Es gibt eine Vielzahl wunderbarer Filme über Beziehungen, die alle Vorurteile überwinden und vermeintlich unversöhnliche Feinde zu Freunden werden lassen. Das großartig gespielte Drama "Kaddisch für einen Freund" erzählt von solch einer Freundschaft zwischen einem jungen Palästinenser und einem alten Juden; aber nicht in Israel, sondern in Berlin-Kreuzberg.

Die Geschichte beginnt ganz banal mit einer undichten Waschmaschine: Als der 14jährige Ali und seine aus dem Libanon stammende Familie endlich das Asylbewerberheim verlassen dürfen und in eine Kreuzberger Wohnung ziehen, tropft Wasser durch die Decke. Im Stockwerk über ihnen wohnt ein uralter jüdischer Exilrusse. Die jungen Araber betrachten die Gegend als ihr Viertel, sie empfinden schon allein die Anwesenheit des Juden als Provokation. Ali will nur zu gern Mitglied dieser Clique werden. Als die Jungs die Wohnung des alten Alexander verwüsten, ist Ali zwar dabei, aber mit gemischten Gefühlen: Sein Vater ist ein fanatischer Judenhasser, auch für den Jungen sind alle Juden Verbrecher, aber das Unrecht der Tat ist ihm klar. Trotzdem muss er den Kopf hinhalten, denn er ist der einzige, den der Nachbar erkannt hat. Nun droht ihm ein Verfahren und damit der gesamten Familie die Abschiebung; und ausgerechnet Alexander ist der einzige, der ihm helfen kann.

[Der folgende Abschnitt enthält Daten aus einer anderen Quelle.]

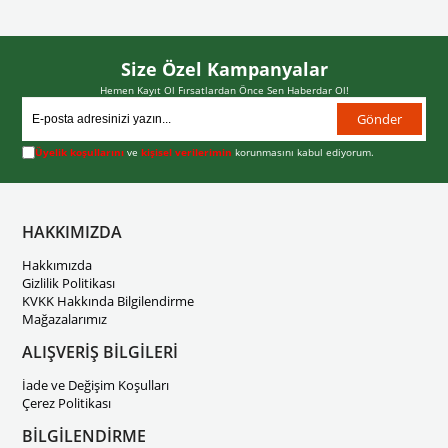
Size Özel Kampanyalar
Hemen Kayıt Ol Fırsatlardan Önce Sen Haberdar Ol!
Gönder
Üyelik koşullarını
ve
kişisel verilerimin
korunmasını kabul ediyorum.
HAKKIMIZDA
Hakkımızda
Gizlilik Politikası
KVKK Hakkında Bilgilendirme
Mağazalarımız
ALIŞVERİŞ BİLGİLERİ
İade ve Değişim Koşulları
Çerez Politikası
BİLGİLENDİRME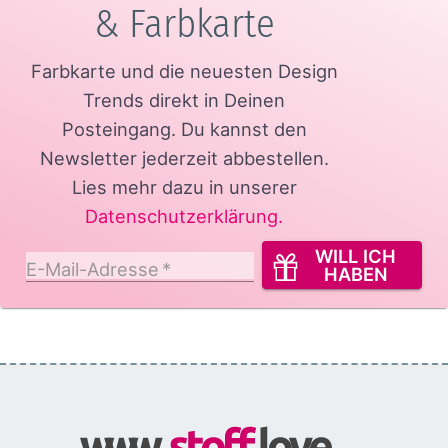
& Farbkarte
Farbkarte und die neuesten Design
Trends direkt in Deinen
Posteingang.
Du kannst den
Newsletter jederzeit abbestellen.
Lies mehr dazu in unserer
Datenschutzerklärung
.
WILL ICH
E-Mail-Adresse
*
HABEN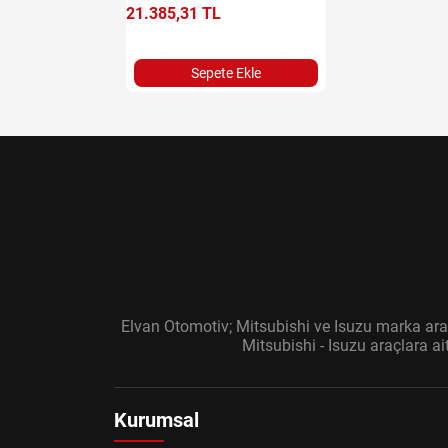
e Ekle
21.385,31 TL
Sepete Ekle
Elvan Otomotiv; Mitsubishi ve Isuzu marka araç
Mitsubishi - Isuzu araçlara a
Kurumsal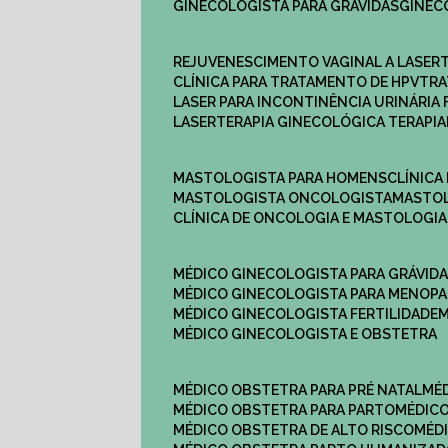
GINECOLOGISTA PARA GRÁVIDAS
GINE
REJUVENESCIMENTO VAGINAL A LASER
CLÍNICA PARA TRATAMENTO DE HPV
TR
LASER PARA INCONTINÊNCIA URINÁRIA 
LASERTERAPIA GINECOLÓGICA TERAPIA
MASTOLOGISTA PARA HOMENS
CLÍNIC
MASTOLOGISTA ONCOLOGISTA
MASTO
CLÍNICA DE ONCOLOGIA E MASTOLOGIA
MÉDICO GINECOLOGISTA PARA GRÁVID
MÉDICO GINECOLOGISTA PARA MENOP
MÉDICO GINECOLOGISTA FERTILIDADE
MÉDICO GINECOLOGISTA E OBSTETRA
MÉDICO OBSTETRA PARA PRÉ NATAL
M
MÉDICO OBSTETRA PARA PARTO
MÉDI
MÉDICO OBSTETRA DE ALTO RISCO
MÉ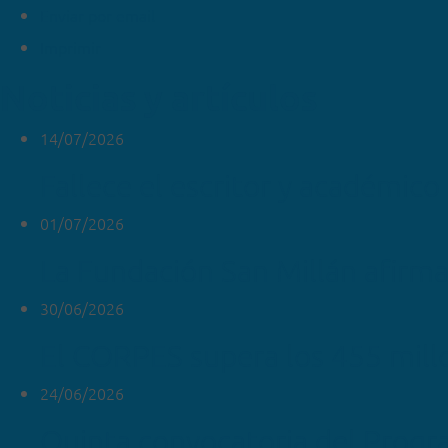
Enviar por email
Imprimir
Noticias y artículos
14/07/2026
Fallece el escritor y académico
01/07/2026
La Fundación San Millán afirma
30/06/2026
El CORPES supera los 455 mill
24/06/2026
Quinta convocatoria del Progr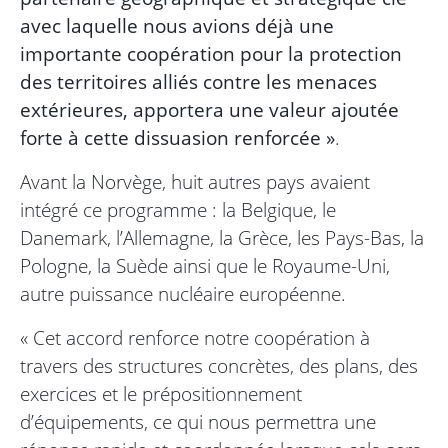
avec laquelle nous avions déjà une
importante coopération pour la protection
des territoires alliés contre les menaces
extérieures, apportera une valeur ajoutée
forte à cette dissuasion renforcée »
.
Avant la Norvège, huit autres pays avaient
intégré ce programme : la Belgique, le
Danemark, l’Allemagne, la Grèce, les Pays-Bas, la
Pologne, la Suède ainsi que le Royaume-Uni,
autre puissance nucléaire européenne.
« Cet accord renforce notre coopération à
travers des structures concrètes, des plans, des
exercices et le prépositionnement
d’équipements, ce qui nous permettra une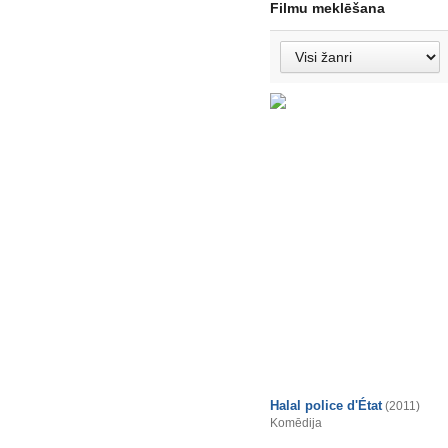
Filmu meklēšana
Halal police d'État
(2011)
Komēdija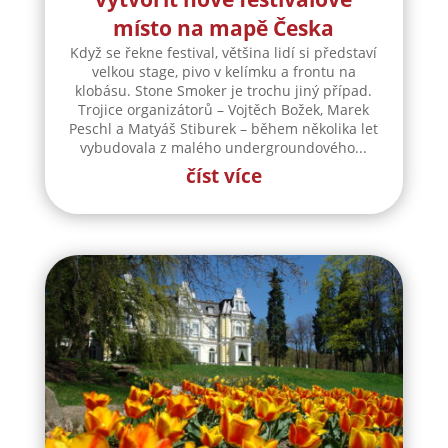
místo na mapě Česka
Když se řekne festival, většina lidí si představí
velkou stage, pivo v kelímku a frontu na
klobásu. Stone Smoker je trochu jiný případ.
Trojice organizátorů – Vojtěch Božek, Marek
Peschl a Matyáš Stiburek – během několika let
vybudovala z malého undergroundového...
číst více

Freundschaft unter widrigen Umständen

"Kaddisch für einen Freund", das Langfilmdebüt von Leo Khasin (Buch und Regie), ist ein märchenhaft schöner Film über eine Freundschaft, die sich unter widrigsten Bedingungen entwickelt. Nicht nur die Religion, auch Herkunft und Alter trennen die beiden Protagonisten. Die biografischen Details lässt Khasin allerdings angenehm beiläufig einfließen; erst ganz zum Schluss wird deutlich, wie weit Alexander über seinen Schatten springen musste, um der Bitte von Alis Mutter zu entsprechen und dem Jungen die Chance zu geben, das Chaos zu beseitigen. Allerdings profitiert der Alte gleichfalls davon, denn schon vor dem Vandalismus der Jugendlichen war die Wohnung ziemlich heruntergekommen, und wenn sie nicht binnen zwei Wochen renoviert ist, muss Alexander in ein Altenheim.

Dass sich der Wandel durch Annäherung überaus glaubwürdig und trotzdem eher unterschwellig vollzieht, liegt neben dem Handlungsreichtum der Geschichte an den beiden Hauptdarstellern: Der hierzulande durch "Am Ende kommen Touristen" bekannt gewordene Pole Ryszard Ronczewski agiert ähnlich überzeugend wie der darstellerisch praktisch unerfahrene junge Neil Belakhdar, der bis dahin nur in einem Kurzfilm mitgewirkt hatte. Khasin, gebürtiger Moskauer, der mit acht Jahren nach Deutschland gekommen ist, inszeniert den Film weitgehend unauffällig, aber mit großer Zuneigung zu seinen Hauptfiguren, die beide hin und hergerissen sind zwischen Stolz und Vorurteil. Das gilt naturgemäß gerade für den Jungen, dem die Freundschaft mit Alexander bei seiner Identitätsfindung ganz neue Horizonte erschließt, so dass er schließlich sogar tollkühn den unsympathischen Wortführer der Clique herausfordert, als der ein Mädchen belästigt.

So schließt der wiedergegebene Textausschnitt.